Small businesses have no way to reach a wide array of customers online without paying a sizable chunk to a gatekeepers like Amazon or Apple.
Mid-sized tech companies face roadblocks to expanding, marketing new products, and gaining new customers because of anticompetitive practices by Big Tech companies.
Big Tech companies – including Apple, Google, Meta, and Amazon – are reaping financial rewards that should be going to small and mid-sized businesses. In addition, the tech giants have no incentive to make fundamental changes to improve user security, privacy, or content moderation. They’ve spent at least $36 million fighting attempts to ban their self-preferencing and anticompetitive practices, because these tactics are part of the foundation of their business models and unearned market dominance.

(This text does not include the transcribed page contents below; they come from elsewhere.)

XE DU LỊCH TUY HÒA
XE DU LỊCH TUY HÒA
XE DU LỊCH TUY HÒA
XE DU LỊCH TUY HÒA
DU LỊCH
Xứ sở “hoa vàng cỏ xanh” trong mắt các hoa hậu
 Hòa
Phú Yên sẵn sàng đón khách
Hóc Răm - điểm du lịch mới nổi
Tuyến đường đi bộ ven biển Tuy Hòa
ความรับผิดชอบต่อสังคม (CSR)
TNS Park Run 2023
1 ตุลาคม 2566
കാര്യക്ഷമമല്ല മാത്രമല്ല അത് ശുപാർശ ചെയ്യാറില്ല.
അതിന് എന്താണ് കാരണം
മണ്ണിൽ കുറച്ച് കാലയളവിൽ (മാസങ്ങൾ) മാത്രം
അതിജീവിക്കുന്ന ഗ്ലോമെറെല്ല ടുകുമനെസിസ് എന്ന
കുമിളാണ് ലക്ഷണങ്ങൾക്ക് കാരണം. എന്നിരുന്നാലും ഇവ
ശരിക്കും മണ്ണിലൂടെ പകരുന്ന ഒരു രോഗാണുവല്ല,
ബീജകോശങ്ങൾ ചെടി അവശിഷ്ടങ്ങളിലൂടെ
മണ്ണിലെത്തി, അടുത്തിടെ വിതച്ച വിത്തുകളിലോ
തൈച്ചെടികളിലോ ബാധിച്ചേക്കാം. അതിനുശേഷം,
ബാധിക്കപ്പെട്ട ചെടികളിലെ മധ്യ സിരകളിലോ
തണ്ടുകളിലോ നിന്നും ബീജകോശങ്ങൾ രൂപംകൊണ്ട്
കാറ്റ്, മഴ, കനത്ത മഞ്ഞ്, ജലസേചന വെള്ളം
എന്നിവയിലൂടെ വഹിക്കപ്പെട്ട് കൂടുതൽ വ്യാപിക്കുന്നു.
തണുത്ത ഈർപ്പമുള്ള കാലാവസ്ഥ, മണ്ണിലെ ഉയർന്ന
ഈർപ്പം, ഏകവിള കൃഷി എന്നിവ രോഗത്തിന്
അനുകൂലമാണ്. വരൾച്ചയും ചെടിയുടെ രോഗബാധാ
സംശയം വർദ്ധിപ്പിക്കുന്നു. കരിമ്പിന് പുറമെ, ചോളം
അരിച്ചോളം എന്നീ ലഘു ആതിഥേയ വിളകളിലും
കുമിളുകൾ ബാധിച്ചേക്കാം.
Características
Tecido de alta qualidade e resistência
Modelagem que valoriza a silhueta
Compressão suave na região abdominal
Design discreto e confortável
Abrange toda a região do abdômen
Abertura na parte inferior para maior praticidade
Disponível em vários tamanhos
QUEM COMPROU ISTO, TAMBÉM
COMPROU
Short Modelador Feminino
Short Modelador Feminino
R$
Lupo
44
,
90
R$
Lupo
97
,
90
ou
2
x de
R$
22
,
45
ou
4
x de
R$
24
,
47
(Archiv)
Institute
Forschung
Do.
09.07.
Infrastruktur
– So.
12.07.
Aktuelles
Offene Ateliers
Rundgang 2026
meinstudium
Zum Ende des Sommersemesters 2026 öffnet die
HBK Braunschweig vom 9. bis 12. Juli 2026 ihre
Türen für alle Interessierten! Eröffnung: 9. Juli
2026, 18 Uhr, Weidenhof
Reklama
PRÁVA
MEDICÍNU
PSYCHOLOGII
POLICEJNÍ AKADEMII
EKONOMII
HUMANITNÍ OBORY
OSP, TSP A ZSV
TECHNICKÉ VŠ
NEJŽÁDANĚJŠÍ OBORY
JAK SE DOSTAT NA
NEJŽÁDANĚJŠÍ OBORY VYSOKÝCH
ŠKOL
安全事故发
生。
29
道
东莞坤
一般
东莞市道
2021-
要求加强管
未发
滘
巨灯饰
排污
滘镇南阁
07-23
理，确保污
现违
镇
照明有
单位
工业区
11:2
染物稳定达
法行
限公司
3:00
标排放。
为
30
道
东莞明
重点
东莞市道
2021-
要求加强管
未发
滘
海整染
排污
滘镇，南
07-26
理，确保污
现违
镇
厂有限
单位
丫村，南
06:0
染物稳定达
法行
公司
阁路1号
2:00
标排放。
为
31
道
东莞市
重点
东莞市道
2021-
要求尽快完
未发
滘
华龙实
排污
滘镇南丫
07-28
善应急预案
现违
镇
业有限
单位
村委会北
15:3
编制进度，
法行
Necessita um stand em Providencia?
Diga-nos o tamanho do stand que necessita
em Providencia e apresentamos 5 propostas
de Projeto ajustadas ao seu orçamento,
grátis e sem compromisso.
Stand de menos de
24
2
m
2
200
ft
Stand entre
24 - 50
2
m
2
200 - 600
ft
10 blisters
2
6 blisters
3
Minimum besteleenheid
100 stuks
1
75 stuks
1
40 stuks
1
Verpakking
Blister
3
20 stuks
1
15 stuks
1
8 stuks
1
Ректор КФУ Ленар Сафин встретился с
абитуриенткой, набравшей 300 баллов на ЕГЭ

1) The American Innovation and Choice Online Act (H.R. 3816 / S. 2992) would introduce a set of rules prohibiting online platforms from unfairly preferencing their own products in a way that materially harms competition. Covered platforms include Apple, Google, Amazon, Meta, Microsoft, and TikTok. Specifically, the bill would prohibit Big Tech companies from:
- Automatically placing their own products and services first in search results;
- Harvesting non-public user payment data from small retailers for product research and development;
- Removing would-be competitors from platforms based on vague terms of service violations;
- Unfairly limiting interoperability with rival platforms; and
- Making it impossible to switch out of preinstalled defaults on a platform or device.
These rules would be enforced through litigation by the U.S. Department of Justice, the Federal Trade Commission, and state attorneys general.
2) The Open App Market Act (H.R. 7030 / S. 2710) would prohibit certain types of self-preferencing in app stores. Apple and Google exploit their position as both owners and participants in their app stores to kneecap competitors by using unfair self-preferencing tactics.
Both bills are expected to pass with broad bipartisan support in both chambers of Congress. They passed by huge margins in the U.S. Senate Judiciary Committee and have been promised Senate floor votes. But time is running out, as the Senate must act before the August recess and the fall campaign season begins.
ENDORSEMENTS FOR THE BILLS
- 109 mid-sized tech firms and nonprofits including Basecamp, DuckDuckGo, Patreon, Sonos, Spotify, Tinder, and Yelp
- 65 small and medium sized tech companies
- 58 consumer advocacy groups including the Center for American Progress, Consumer Reports, Main Street Alliance, the Teamsters, and the SEIU
- 30 global digital and human rights advocacy organizations
- A bipartisan group of 32 state attorneys general including Nebraska, Tennessee, Idaho, Iowa, Louisiana, Maine, Michigan, Nevada, North Carolina, North Dakota, Pennsylvania, Utah, Virginia, and Wisconsin
- 18 independent small business associations
- The National Federation of Independent Business (NFIB)
- The U.S. Department of Justice and U.S. Department of Commerce
- FTC Commissioner Alvaro Bedoya
- Editorial boards at the Washington Post, Boston Globe, New York Post, and the Seattle Times
POLLING SHOWS OVERWHELMING PUBLIC SUPPORT
What’s the best way to galvanize voters in November? Do something they care about. Accountability for Big Tech is overwhelmingly popular – especially in swing states and with younger voters.
- 72% of registered voters support AICOA, 74% support OAMA. Edison Research, July 2022.
- 69% of likely voters in eight swing states disapprove of the job lawmakers have done regulating Big Tech. 79% support OAMA, 72% support AICOA, Lake Research Partner, June 2022.
- 67% of voters are worried Big Tech monopolies blocking competition. Data for Progress, June 2022.
- Majorities in Arizona, Georgia, Nevada, and New Hampshire support AICOA. Hart Research, May 2022.
- 78% of voters aged 18-25 support measures to protect small businesses from Big Tech and ensure competitive markets. Data for Progress, May 2022.
- 74% of California voters back AICOA, including 68% of Republicans. Data for Progress, February 2022.
- 74% of Iowa voters back AICOA, including 87% of Republicans. Data for Progress, December 2021.
- 57% of battleground voters say America’s Big Tech companies are monopolies have too much power and too little competition. Expedition Strategies, September 2021.
- 68% of adults say Big Tech has too much power over our economy. Pew Research, July 2021.